- **Text**:

In this Programme:
George Cochrane is a writer and filmmaker from Northumberland, now based in London. His main interests are Italian cinema and Old Hollywood.
It is 1985, and as part of his struggling family’s efforts to economise, fifteen-year-old Dubliner Conor Lawlor (Ferdia Walsh-Peelo) is taken out of private school and put in a rough, strict Christian Brothers school called Synge Street. Though relentlessly bullied, Conor quickly finds his crowd here, forming a band to impress the mysterious older girl (Lucy Boynton) across the road. It works, though as Conor gets closer to ‘Raphina’ and the band gets better and better, things at home continue to deteriorate, his parents threatening to split up. Music becomes Conor’s only means of escape.
Like me, director John Carney is a confirmed believer in music’s power to unite people. In his first film, Once (2007), it is music that brings our Dublin busker and Czech flower seller together; in his second, Begin Again (2013), it is music, again, that reconciles our disaster of an A&R man with his estranged family. However, in the case of his ’80s-set third effort, Sing Street, the stakes are a little higher, the music having to bridge not just family and class divides, but geopolitical ones too. We are in Troubles-era Ireland, after all.

- **Prompt A**: Find each line in the listing that contains the string "instances", and copy those lines in full.

- **Listing**:
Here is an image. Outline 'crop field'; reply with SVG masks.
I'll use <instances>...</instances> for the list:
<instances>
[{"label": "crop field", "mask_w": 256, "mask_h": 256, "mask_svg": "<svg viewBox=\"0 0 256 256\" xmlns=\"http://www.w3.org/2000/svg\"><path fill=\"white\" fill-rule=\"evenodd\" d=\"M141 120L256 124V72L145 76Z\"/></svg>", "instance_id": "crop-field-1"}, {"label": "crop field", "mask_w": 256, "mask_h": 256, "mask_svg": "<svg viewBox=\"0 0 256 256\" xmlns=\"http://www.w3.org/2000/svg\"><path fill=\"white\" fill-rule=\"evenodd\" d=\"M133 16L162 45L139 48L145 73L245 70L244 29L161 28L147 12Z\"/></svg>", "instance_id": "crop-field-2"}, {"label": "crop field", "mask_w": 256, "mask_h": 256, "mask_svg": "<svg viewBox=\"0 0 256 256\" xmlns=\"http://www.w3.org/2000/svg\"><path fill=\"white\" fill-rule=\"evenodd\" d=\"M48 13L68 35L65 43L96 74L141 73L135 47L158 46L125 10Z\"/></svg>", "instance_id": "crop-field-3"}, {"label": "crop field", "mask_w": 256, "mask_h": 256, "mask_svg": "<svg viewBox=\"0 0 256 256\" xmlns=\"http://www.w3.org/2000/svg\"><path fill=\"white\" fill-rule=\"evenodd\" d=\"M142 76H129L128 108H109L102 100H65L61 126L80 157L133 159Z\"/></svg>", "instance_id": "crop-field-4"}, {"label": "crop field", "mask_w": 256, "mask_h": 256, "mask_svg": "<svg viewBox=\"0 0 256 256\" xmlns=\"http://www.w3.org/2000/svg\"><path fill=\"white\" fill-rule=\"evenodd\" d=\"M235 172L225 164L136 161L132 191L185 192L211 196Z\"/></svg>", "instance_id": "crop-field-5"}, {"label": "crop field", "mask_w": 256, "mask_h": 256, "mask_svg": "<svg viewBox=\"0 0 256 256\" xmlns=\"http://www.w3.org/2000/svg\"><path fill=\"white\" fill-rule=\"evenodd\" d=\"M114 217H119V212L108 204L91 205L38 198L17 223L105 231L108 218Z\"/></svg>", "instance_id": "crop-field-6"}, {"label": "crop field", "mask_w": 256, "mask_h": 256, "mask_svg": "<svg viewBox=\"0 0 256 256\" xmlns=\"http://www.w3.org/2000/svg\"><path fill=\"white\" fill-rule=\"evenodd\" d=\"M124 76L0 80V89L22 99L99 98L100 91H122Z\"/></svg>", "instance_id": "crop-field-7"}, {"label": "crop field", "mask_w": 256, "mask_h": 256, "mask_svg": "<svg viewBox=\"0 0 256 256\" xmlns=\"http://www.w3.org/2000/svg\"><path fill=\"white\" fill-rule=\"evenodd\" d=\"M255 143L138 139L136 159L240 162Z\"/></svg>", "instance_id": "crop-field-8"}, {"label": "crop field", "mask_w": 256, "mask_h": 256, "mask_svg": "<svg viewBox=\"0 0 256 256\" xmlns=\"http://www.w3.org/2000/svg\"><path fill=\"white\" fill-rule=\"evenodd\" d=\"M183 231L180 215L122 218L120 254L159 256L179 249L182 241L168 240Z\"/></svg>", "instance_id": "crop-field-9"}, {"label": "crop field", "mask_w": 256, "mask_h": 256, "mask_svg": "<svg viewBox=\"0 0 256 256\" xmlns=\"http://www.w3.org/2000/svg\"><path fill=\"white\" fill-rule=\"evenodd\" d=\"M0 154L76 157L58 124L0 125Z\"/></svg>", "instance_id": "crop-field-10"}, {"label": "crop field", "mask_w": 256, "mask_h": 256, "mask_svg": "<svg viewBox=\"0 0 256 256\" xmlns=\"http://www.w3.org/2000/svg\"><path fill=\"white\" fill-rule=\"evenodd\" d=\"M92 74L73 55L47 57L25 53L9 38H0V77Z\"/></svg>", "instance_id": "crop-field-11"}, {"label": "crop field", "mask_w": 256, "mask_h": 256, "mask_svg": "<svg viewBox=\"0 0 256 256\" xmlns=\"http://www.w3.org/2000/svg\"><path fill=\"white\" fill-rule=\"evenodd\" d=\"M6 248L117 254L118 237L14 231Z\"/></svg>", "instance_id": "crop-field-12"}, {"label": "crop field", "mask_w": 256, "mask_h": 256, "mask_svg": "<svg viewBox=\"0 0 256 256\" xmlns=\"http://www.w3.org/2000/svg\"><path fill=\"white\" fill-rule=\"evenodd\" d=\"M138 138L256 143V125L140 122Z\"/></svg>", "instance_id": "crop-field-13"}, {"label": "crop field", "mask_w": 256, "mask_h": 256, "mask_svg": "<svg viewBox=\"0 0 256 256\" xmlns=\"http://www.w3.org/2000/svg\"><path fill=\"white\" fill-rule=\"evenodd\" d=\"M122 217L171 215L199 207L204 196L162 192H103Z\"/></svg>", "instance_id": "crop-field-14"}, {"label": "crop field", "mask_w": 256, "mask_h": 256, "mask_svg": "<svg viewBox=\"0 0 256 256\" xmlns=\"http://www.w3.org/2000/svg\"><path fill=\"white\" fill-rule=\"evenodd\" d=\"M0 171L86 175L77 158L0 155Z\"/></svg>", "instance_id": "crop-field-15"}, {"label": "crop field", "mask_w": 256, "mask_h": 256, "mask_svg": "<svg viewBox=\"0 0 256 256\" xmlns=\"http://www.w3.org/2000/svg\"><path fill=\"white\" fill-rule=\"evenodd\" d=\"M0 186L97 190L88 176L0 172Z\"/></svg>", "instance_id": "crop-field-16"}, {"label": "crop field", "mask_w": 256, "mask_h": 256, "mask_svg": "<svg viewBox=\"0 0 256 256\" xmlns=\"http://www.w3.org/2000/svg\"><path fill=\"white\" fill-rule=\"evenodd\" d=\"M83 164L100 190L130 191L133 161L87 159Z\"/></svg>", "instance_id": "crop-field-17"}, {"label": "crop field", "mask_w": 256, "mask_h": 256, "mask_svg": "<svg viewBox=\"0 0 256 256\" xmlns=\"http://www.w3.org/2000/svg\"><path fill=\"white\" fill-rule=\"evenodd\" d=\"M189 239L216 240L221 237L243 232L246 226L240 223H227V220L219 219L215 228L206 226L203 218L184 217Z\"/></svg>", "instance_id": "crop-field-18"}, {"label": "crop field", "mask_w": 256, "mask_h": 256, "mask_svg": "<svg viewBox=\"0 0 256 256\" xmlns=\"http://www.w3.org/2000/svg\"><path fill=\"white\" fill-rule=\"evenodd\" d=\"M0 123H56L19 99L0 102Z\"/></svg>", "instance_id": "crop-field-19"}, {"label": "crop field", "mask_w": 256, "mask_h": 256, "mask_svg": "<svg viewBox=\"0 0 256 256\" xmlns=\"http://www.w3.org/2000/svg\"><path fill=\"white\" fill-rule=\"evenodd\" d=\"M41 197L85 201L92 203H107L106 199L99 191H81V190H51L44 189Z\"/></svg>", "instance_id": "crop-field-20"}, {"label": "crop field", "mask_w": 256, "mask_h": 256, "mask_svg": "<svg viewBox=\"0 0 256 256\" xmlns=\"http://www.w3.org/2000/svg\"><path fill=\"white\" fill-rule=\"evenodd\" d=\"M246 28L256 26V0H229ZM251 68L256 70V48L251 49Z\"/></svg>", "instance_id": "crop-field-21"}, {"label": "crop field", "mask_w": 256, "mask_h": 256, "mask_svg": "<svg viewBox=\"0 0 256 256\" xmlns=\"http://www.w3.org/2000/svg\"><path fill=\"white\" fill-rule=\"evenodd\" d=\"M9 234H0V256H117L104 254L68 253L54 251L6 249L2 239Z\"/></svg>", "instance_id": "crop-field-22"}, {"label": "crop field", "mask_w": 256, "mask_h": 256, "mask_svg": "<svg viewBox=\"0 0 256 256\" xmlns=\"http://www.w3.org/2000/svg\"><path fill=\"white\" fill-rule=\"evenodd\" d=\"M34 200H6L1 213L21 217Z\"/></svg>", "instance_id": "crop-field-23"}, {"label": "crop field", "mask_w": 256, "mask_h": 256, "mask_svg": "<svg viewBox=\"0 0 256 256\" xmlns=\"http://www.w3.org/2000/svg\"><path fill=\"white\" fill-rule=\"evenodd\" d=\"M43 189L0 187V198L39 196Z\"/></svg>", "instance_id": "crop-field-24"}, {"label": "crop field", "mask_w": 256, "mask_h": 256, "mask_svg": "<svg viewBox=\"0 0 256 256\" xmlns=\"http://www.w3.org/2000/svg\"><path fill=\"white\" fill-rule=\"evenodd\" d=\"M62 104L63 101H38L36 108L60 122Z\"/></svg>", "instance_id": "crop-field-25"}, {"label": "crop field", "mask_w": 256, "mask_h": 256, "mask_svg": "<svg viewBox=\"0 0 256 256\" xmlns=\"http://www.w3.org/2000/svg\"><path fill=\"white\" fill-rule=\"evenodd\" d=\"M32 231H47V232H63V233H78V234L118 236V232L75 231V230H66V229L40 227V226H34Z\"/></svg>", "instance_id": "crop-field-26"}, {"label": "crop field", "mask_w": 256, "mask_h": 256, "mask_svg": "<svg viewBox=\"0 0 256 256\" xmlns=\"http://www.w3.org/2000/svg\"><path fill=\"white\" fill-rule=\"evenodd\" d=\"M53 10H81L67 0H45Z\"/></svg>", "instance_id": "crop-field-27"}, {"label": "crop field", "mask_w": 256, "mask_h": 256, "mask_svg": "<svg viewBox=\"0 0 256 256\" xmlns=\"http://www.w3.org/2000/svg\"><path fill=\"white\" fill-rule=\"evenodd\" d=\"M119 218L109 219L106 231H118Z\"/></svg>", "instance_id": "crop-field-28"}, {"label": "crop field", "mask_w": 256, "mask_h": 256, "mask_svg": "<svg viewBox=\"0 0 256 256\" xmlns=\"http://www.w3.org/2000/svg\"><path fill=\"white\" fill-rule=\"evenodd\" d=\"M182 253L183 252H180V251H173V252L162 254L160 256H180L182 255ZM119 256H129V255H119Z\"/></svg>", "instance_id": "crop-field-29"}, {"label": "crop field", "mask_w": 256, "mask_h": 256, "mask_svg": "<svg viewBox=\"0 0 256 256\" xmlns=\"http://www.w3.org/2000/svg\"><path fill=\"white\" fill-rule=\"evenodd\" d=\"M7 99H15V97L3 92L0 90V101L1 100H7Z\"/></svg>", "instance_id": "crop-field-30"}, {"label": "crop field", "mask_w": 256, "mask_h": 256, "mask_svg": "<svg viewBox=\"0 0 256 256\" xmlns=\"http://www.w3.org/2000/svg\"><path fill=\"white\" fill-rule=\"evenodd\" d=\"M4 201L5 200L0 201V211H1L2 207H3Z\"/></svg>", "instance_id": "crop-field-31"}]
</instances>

- **Prompt B**: In the Sing Street note, condense the paragraph beginning "It is 1985, and as part of" into a short bulleted list that keeps its main facts.

- **Result A**:
I'll use <instances>...</instances> for the list:
<instances>
</instances>

- **Result B**:
- In 1985, fifteen-year-old Dubliner Conor Lawlor (Ferdia Walsh-Peelo) is moved from private school to Synge Street, a rough, strict Christian Brothers school, because his struggling family is trying to economize.
- Although he is relentlessly bullied, he soon finds his crowd and forms a band to impress a mysterious older girl, 'Raphina' (Lucy Boynton), who lives across the road.
- The plan works. But as Conor grows closer to Raphina and the band keeps improving, home life deteriorates, and his parents threaten to split up.
- Music becomes his only means of escape.